Scientists focused on three related issues in an effort to understand what was going on.
Dave Preikshot, a fisheries scientist, and his four co-authors studied how long juvenile sockeye salmon were spending in the Strait of Georgia before heading out into the ocean.
"It appears to be at least 31 [days][ and it could be as long as, I think, 52 [days] is the upper limit there," he said.
Fisheries scientists in the 1950s and 1960s inferred that sockeye salmon didn't stay in the strait but migrated through it without lingering, Preikshot said.
In the 1990s, scientists suggested juvenile sockeye salmon were in the strait from 20 to 30 days, he said.
Establishing the amount of time the young salmon spend there is important because fisheries scientists believe the majority of fish die early in life, Preikshot said.
"If that is true, the longer they are in the Strait of Georgia, the more likely it is that significant things determining their return migrating population also occur in the Strait of Georgia," he said.
Retired biologist Dick Beamish, who is also an emeritus scientist with the Department of Fisheries and Oceans, tackled the issue of poor survival rate of sockeye salmon.
He found that while the Fraser River produced about 454 million juvenile sockeye salmon in 2007, only about 1.4 million returned in 2009.
"We think 2007 represented an extremely poor year for food production at the time those fish would either be entering the Strait of Georgia, or in the case of herring when the larval herring would first start feeding," Beamish said.
According to his paper, a survey fishery in 2007 noted a lack of juvenile sockeye salmon in the strait and the small size of sockeye that were caught.
Other kinds of salmon affected
The paper says coho and chinook salmon in the strait at the time were also smaller than in previous surveys.
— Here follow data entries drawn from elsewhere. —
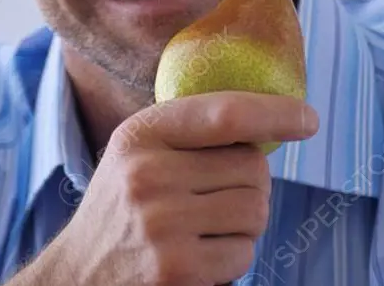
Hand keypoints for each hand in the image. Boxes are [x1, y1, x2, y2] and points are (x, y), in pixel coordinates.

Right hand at [48, 91, 318, 285]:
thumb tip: (270, 118)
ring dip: (244, 223)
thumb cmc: (122, 208)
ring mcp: (161, 224)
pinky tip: (197, 258)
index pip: (225, 114)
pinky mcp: (176, 269)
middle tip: (215, 198)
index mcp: (140, 134)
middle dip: (250, 184)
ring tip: (204, 228)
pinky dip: (232, 258)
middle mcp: (147, 174)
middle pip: (252, 168)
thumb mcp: (137, 153)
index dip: (275, 113)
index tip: (308, 119)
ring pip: (256, 210)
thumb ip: (188, 132)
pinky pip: (244, 254)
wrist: (75, 276)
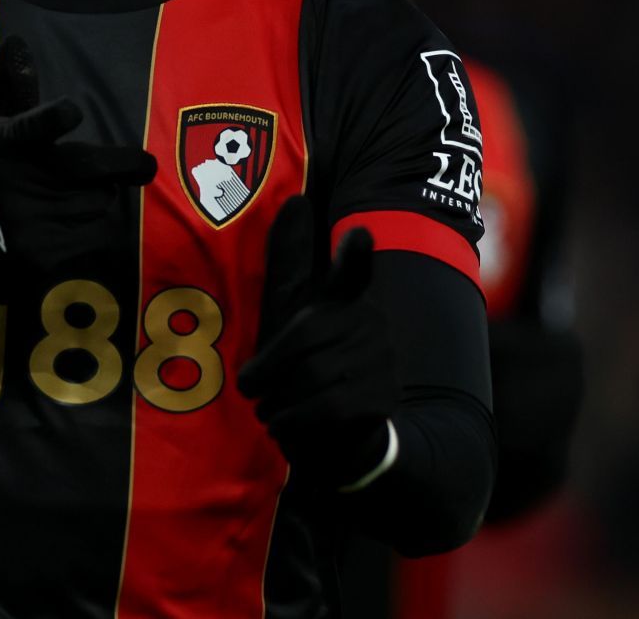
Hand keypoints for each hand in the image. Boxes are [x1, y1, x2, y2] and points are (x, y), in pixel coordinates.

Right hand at [0, 35, 155, 327]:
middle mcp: (18, 180)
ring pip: (102, 198)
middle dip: (122, 163)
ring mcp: (34, 220)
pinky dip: (98, 227)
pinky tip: (76, 224)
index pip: (29, 125)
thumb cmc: (3, 173)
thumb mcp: (3, 130)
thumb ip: (19, 89)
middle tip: (142, 164)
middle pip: (87, 165)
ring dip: (104, 195)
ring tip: (79, 197)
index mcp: (6, 144)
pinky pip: (99, 232)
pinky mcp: (51, 252)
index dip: (49, 118)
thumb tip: (17, 40)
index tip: (72, 109)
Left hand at [238, 196, 397, 490]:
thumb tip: (295, 199)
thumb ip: (289, 262)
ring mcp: (381, 361)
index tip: (356, 236)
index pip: (351, 272)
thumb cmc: (305, 366)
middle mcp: (369, 323)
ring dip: (277, 399)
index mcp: (343, 299)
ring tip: (272, 408)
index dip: (352, 256)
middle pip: (302, 342)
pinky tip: (284, 424)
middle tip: (257, 390)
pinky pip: (324, 407)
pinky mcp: (381, 400)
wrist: (342, 439)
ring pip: (311, 376)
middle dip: (268, 373)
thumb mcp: (288, 313)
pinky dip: (292, 421)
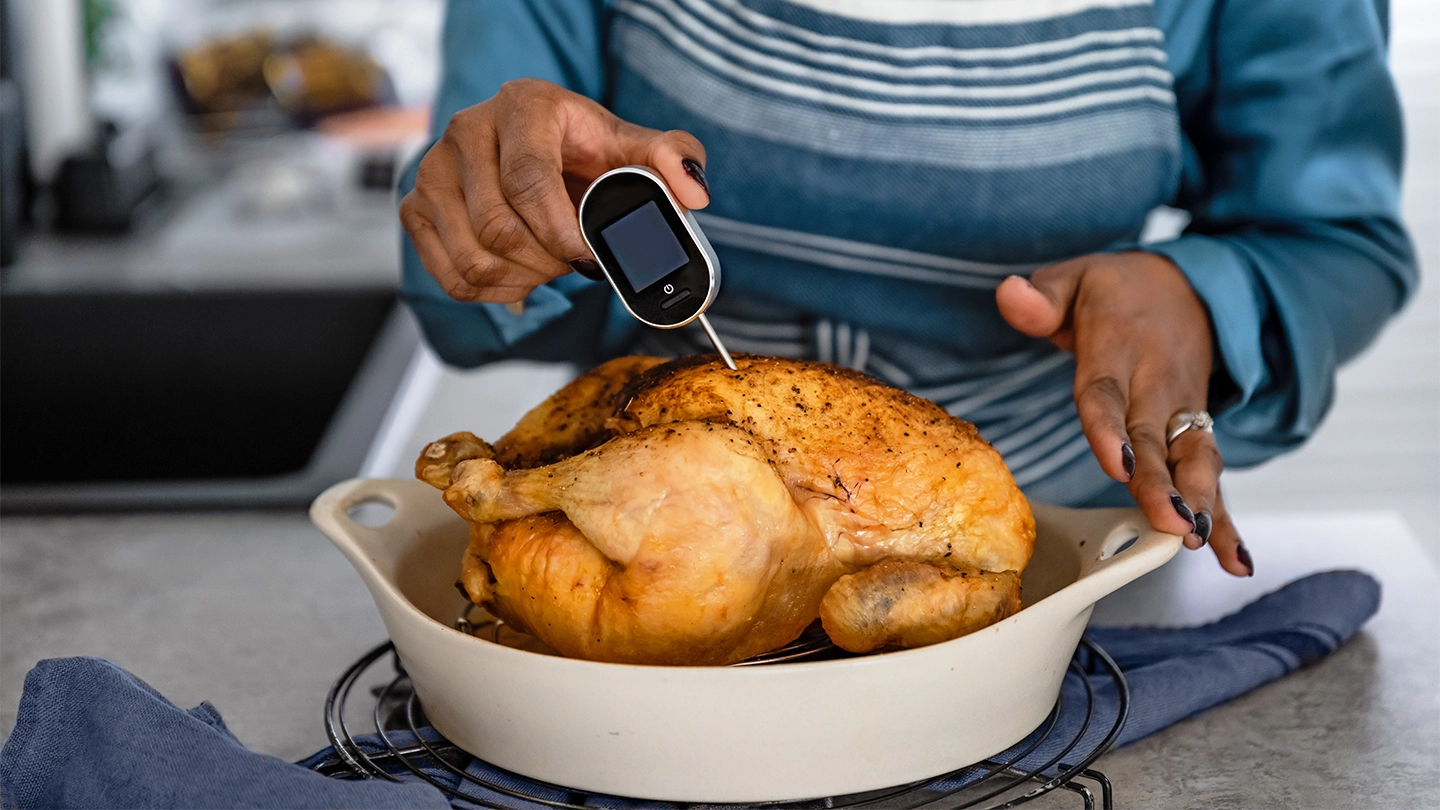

A high percentage of them also had empty stomachs.
A common diet item for juvenile chinook and coho salmon, herring were absent from chinook samples and greatly reduced in coho salmon, the paper adds.
"We interpret this to indicate that young-of-the-year Pacific herring were mostly dead by July 2007," states the paper.
"A most likely explanation for such a basin scale event would be a collapse of the plankton in the Strait of Georgia that are normally consumed by larval and juvenile Pacific herring."
In the third paper, Thomson and his five co-authors, including Beamish, argued unfavourable wind and freshwater run-off conditions were behind the low food production in 2007 and the poor survival rates.
Thomson said data collected at the time found massive amounts of fresh water entering the strait, and the wind, which flushes out the fresh water, wasn't strong enough and blowing in the wrong direction.
As a result, he said, the surface layer of the strait became highly stratified, creating a shallow cap that was too shallow for good plankton growth.
"We had all these ingredients coming together that was limiting, we think, the amount of plankton growth in the upper layer," Beamish said. "So all of the fish stocks had relatively poor food supply because of this structural change in the physical environment in the strait."
Thomson said the conditions occurred at a critical time, when juvenile sockeye salmon would be entering the strait.
"We think that first year is absolutely critical to their survival because that determines how big and strong these fish are going to be to be able to handle conditions out in the open ocean."
Fish migrating to the ocean would have then faced some similar conditions in Hecate Strait, Thomson said.
"Now these poor little buggers, not enough food, scrawny, they head out into the ocean. Now they've got to survive out in the ocean for two years. They're not big enough. They don't have enough reserves. Maybe that's where we lost them."